The future of computing could be analog.
The digital design of our everyday computers is great for reading emails and playing games, but today’s problem-solving computers work with large amounts of data. The ability to both store and process this information can lead to performance bottlenecks due to the way computers are built.
The next computing revolution could be a new type of hardware, called in-memory processing (PIM), an emerging computing paradigm that merges memory and processing unit and performs its calculations using the physical properties of the machine – step 1 nor of 0. necessary to perform the processing digitally.
At Washington University in St. Louis, researchers in the lab of Xuan “Silvia” Zhang, associate professor in the Preston M. Green Department of Electrical and Systems Engineering at the McKelvey School of Engineering, have designed a new PIM circuit , which brings the flexibility of neural networks to port to PIM computing. The circuit has the potential to increase the performance of PIM computing by orders of magnitude beyond its current theoretical capabilities.
Their research was published online Oct. 27 in the journal IEEE Transactions on Computers. The work was a collaboration with Li Jiang at Shanghai Jiao Tong University in China.
Traditionally designed computers are built using a Von Neuman architecture. Part of this design separates the memory – where data is stored – and the processor – where the actual computation is performed.
“Today’s computing challenges are data-intensive,” Zhang said. “We have to process tons of data, which creates a performance bottleneck at the CPU and memory interface.”
PIM computers aim to circumvent this problem by merging memory and processing into a single unit.

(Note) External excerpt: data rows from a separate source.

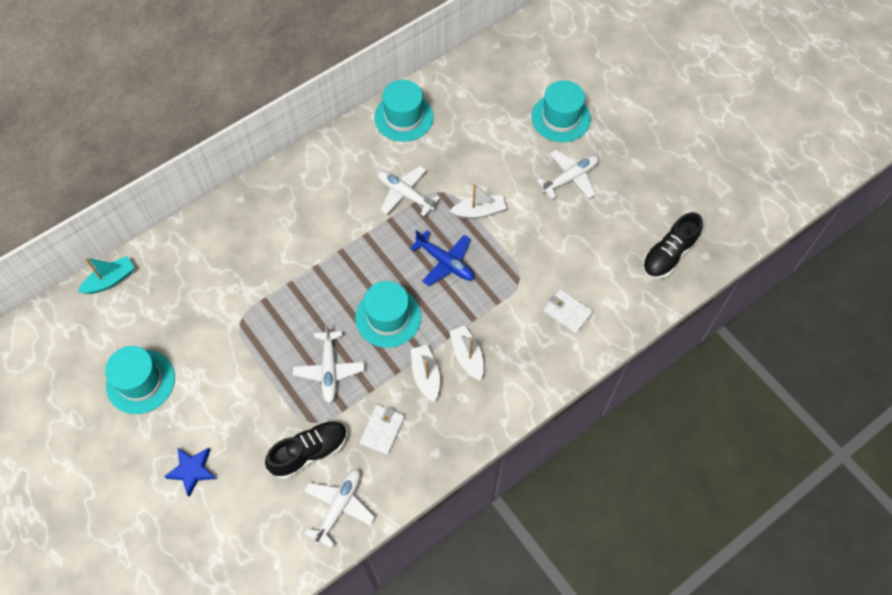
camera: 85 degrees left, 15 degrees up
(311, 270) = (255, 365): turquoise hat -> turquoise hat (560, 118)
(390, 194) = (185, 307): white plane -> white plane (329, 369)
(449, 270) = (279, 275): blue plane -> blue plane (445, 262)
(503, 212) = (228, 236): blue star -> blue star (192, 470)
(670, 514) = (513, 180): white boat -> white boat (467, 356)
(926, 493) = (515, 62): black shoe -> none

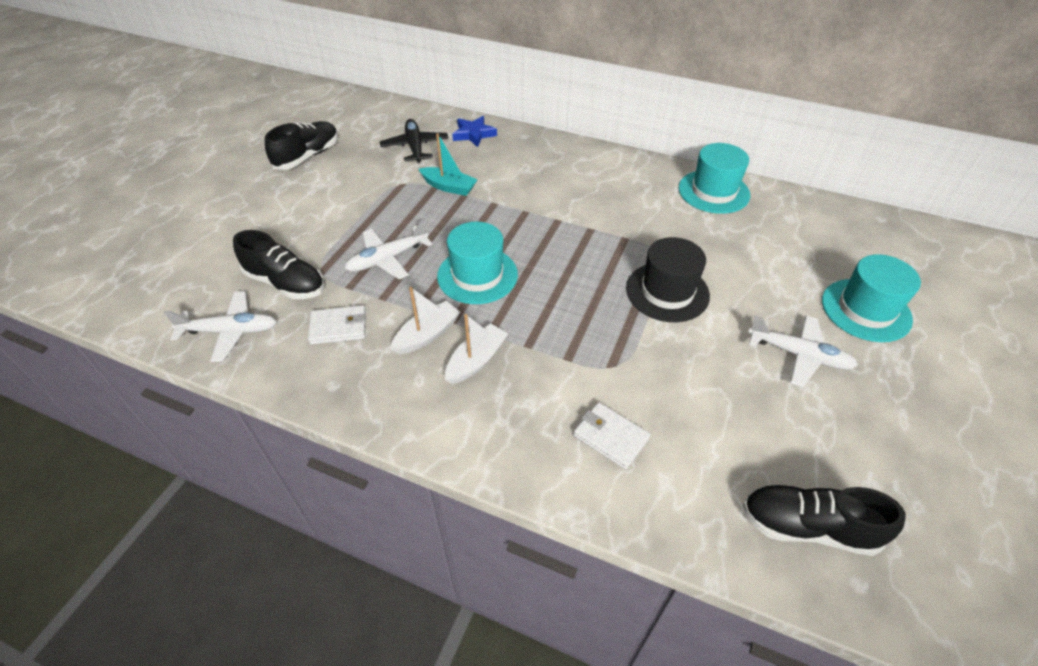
camera: 60 degrees right, 15 degrees down
(110, 280) = (392, 107): turquoise boat -> turquoise boat (449, 187)
(141, 381) = (308, 156): turquoise hat -> black shoe
(192, 288) = (415, 147): none -> black plane
(192, 470) = (233, 217): blue star -> blue star (474, 134)
(405, 194) = (629, 228): white plane -> none
(445, 262) = (579, 291): blue plane -> none
(479, 211) = (667, 292): white boat -> black hat
(567, 312) = (610, 437): white wallet -> white wallet turned 60 degrees counterclockwise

Computer science, especially computer science for today’s machine learning algorithms, is essentially a complex – extremely complex – series of additions and multiplications. In a traditional digital central processing unit (CPU), this is done using transistors, which are essentially voltage-controlled gates to allow current to flow or not to flow. These two states represent 1 and 0 respectively. Using this digital code – binary code – a processor can perform any arithmetic operation needed to operate a computer.
The type of PIM that Zhang’s lab is working on is called resistive random-access memory PIM, or RRAM-PIM. While in a processor bits are stored in a capacitor in a memory cell, RRAM-PIM computers rely on resistors, hence their name. These resistances are both the memory and the processor.
The bounty ? “In resistive memory, you don’t have to translate to digital or binary. You can stay in the analog domain.” This is the key to making RRAM-PIM computers much more efficient.
“If you need to add, you connect two currents,” Zhang said. “If you need to multiply, you can change the resistor value.”
But at some point, information must be translated into a digital format to interface with the technologies we know. This is where RRAM-PIM hit its bottleneck – converting analog information into a digital format. Next, Zhang and Weidong Cao, a postdoctoral research associate in Zhang’s lab, introduced neural approximators.
“A neural approximator is built on a neural network that can approximate arbitrary functions,” Zhang said. Given any function, the neural approximator can perform the same function, but improve its efficiency.
In this case, the team designed neural approximator circuits that could help eliminate the bottleneck.
In the RRAM-PIM architecture, after the resistors in a crossbar network have performed their calculations, the responses are translated into a digital format. This means in practice that we add the results of each column of resistors on a circuit. Each column produces a partial result.
Each of these partial results, in turn, must then be converted into digital information in what is called an analog-to-digital conversion, or ADC. Conversion is energy intensive.
Neural approximation makes the process more efficient.
Instead of adding each column one at a time, the neural approximation circuit can perform multiple calculations – columns down, across columns, or most efficiently. This leads to fewer ADCs and increased computing efficiency.
The most important part of this work, Cao said, was determining how much they could reduce the number of digital conversions occurring along the outer edge of the circuit. They found that neural approximator circuits increased efficiency as much as possible.
“No matter how many analog partial sums the columns of the RRAM crossbar array generate – 18, 64, or 128 – we only need one analog-to-digital conversion,” Cao said. “We used a hardware implementation to reach the theoretical low limit.”
Engineers are already working on large-scale prototypes of PIM computers, but they faced several challenges, Zhang said. The use of Zhang and Cao’s neural approximators could eliminate one of these challenges – the bottleneck, proving that this new computational paradigm has the potential to be much more powerful than the current framework suggests. Not just once or twice as powerful, but 10 or 100 times more.
“Our technology allows us to get closer to this type of computer,” Zhang said.